With vapor rising from the box to my face, my stomach churned and my mind raced frantically to past moments. I felt a danger standing there in the kitchen, captivated by my cat's frozen coffin. There was a fear that each recovered memory would usher me further into an all-consuming anarchy of depressive thoughts. But the horror of this emotional abyss was coupled with a queer sense of comfort that I felt as I eyed the cardboard box before me. While during that first day I opted for warm soda rather than having to open the freezer door again, my anxiety steadily slackened over the next few days. Lonely in the kitchen late at night, I found myself opening the freezer for a spoonful of ice cream, teetering on the edge of the abyss, but somehow warmed by Cricket's frozen corpse. I began hunting out his usual napping spots, taking comfort in pinching together small clumps of his shed fur; I would raise the locks of cat hair to my face, trying to recapture a fragrance that would aid my frantic search for forgotten moments. I am dumbfounded by the perverse comfort I felt from Cricket's continued corporeal presence in the house. Although the idea of the spirit abandoning the physical body provides a sort of rational solace, when faced with Cricket's body I was more comforted to think that he was somehow still there.

Having a 19-year-old Siamese cat frozen in a cardboard box in your freezer - and taking comfort in that fact - somehow becomes a far more unpleasant and awkward thought when you realize that other people are aware of the situation. A dead body in the fridge seems a bit more normal if there is no one you have to look in the eye who knows about it. But with my older brother and sister and myself casually reaching for ice cubes or pulling out frozen chicken breasts for dinner (a sickening image in retrospect), the unsettling reality was unavoidable. Somehow, the awkward tension of our shared compliance with the situation had to be released. So we cracked jokes. Before my sister arrived home from New Jersey, my brother and I laughed at the idea of telling her to grab the apple pie out of the freezer and heat it up. I giggled when he suggested we take Cricket out and defrost him for one final family portrait. These were nervous jokes and laughs, simply relieving us of a shared discomfort. We became more embarrassed of our disdainful irreverence with each passing joke.

After a few days at home and a slight thaw outside, my family realized that we should bury Cricket before we left for our Thanksgiving trip to my grandmother's. After all, an unexpected power outage while we were gone would make for an unpleasant return. We pondered where we would bury him, where would be most meaningful and appropriate. I suggested that we bury Cricket in the driveway underneath the cars, where he used to keep himself warm with the cooling engines during winter excursions. Everyone smiled, and some of the awkwardness dissipated as I blushed for having made another joke. We ended up choosing a corner of the backyard. My brother went to get a shovel from the basement, and my father and sister went outside. The only one remaining in the house, I opened the freezer door and slid the cardboard box into my hands. With the care of a child who tends to a bird's broken wing, I carried Cricket outside. In the cold, black soil we laid him to rest.
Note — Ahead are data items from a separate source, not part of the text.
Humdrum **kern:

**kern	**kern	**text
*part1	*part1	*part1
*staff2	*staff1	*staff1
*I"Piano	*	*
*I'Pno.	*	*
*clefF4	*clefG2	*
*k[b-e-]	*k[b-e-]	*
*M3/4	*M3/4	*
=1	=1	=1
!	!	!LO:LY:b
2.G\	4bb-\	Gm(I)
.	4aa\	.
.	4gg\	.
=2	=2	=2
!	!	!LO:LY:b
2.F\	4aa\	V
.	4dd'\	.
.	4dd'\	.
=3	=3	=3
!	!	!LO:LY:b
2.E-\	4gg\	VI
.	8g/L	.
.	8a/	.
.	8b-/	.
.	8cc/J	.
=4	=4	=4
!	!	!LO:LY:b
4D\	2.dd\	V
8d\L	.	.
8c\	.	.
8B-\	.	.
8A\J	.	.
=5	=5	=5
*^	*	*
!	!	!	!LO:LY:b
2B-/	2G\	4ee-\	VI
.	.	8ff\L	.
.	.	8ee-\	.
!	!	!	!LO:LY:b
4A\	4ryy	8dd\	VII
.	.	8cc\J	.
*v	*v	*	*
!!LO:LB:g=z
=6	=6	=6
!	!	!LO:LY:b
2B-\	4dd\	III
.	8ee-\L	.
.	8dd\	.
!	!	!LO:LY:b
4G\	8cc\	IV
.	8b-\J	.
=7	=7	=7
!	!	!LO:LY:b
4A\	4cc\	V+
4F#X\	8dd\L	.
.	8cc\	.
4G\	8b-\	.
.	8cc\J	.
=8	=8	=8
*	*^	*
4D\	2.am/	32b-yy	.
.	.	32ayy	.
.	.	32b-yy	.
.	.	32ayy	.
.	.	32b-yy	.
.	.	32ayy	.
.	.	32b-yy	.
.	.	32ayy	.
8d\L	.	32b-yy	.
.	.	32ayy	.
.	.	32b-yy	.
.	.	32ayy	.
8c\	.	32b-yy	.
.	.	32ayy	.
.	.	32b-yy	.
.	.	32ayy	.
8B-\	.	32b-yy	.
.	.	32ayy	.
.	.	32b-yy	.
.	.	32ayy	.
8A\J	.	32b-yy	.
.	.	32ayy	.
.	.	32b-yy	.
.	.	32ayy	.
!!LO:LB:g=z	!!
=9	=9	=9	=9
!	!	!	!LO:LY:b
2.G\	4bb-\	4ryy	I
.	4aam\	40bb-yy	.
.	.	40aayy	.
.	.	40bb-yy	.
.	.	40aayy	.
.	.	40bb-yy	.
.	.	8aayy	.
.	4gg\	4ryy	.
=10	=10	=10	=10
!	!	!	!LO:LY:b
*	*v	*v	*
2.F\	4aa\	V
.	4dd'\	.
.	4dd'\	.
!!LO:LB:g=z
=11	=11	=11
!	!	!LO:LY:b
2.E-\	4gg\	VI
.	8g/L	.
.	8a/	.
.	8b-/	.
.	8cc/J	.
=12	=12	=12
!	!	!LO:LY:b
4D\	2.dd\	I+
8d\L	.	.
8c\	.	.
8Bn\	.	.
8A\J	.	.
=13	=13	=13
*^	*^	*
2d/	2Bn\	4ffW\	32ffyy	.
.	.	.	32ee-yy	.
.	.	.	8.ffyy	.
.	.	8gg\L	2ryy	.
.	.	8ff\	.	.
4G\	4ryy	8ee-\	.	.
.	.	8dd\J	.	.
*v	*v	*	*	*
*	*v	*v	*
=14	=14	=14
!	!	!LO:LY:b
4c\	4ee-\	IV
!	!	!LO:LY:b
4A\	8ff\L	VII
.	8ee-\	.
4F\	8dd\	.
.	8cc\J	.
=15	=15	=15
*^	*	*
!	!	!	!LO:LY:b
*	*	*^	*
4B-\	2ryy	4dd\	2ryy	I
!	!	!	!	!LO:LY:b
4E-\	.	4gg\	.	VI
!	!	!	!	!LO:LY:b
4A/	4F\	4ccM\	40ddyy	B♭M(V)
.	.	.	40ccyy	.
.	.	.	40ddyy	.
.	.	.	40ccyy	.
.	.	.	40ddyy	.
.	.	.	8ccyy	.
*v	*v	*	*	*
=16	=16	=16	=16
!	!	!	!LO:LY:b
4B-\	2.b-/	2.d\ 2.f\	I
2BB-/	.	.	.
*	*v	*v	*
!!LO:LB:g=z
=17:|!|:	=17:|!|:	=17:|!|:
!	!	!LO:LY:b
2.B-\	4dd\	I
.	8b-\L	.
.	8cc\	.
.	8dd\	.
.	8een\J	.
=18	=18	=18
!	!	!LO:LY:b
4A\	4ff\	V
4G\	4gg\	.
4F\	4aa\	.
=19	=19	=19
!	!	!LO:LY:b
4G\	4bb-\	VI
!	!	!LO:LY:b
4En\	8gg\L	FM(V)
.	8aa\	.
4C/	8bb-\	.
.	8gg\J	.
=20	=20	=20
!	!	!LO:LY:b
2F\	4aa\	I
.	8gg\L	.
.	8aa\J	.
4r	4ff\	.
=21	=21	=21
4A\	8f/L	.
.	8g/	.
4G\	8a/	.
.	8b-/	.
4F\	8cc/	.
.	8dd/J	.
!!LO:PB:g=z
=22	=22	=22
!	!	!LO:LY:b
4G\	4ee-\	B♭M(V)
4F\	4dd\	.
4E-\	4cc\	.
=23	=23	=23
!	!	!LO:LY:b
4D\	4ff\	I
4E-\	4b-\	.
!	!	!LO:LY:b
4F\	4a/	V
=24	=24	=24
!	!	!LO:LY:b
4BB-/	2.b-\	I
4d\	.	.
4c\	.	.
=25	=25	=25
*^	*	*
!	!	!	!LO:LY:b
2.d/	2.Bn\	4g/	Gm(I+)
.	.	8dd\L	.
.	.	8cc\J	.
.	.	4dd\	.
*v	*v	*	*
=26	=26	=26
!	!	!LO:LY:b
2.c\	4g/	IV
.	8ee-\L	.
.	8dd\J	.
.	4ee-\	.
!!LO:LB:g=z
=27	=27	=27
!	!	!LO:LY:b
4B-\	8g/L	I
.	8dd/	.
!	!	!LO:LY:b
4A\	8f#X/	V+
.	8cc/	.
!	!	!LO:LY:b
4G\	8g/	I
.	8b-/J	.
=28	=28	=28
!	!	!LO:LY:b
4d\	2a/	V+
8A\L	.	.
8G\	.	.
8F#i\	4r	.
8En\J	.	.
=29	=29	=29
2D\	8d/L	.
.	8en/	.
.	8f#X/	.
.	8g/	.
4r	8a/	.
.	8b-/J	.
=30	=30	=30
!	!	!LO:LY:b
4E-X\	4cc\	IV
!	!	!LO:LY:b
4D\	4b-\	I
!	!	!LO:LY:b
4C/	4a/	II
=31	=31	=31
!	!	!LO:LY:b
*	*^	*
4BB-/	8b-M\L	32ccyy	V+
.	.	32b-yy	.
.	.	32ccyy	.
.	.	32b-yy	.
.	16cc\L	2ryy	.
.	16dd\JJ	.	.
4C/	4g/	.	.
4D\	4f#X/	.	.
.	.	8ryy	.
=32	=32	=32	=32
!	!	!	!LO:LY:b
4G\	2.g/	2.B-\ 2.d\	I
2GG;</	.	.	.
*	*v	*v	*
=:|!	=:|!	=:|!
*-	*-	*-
When someone asks me to tell about my cat, I feel paralyzed by the failure of words to describe him. I find myself relying on funny and heartwarming anecdotes that fall frustratingly short of conveying his spirit, like a stick-figure caricature of something alive and three-dimensional. Cricket embodies so many parts of my life that the phrase, "My cat died," does not do justice to his significance. He is my childhood. He is my mother, who died almost a year ago. He is my home. With his death, all seem a little further from my reach.

After I loaded the car to return to school at the end of Thanksgiving break, I walked to the corner of the yard where you could still see the freshly packed brown earth. I stood for a moment, strangely comforted to be next to his grave. As the memories began to flood my mind, I walked away, careful not to let them consume me.

Christopher F. Herron is a member of the Amherst College Class of 1998.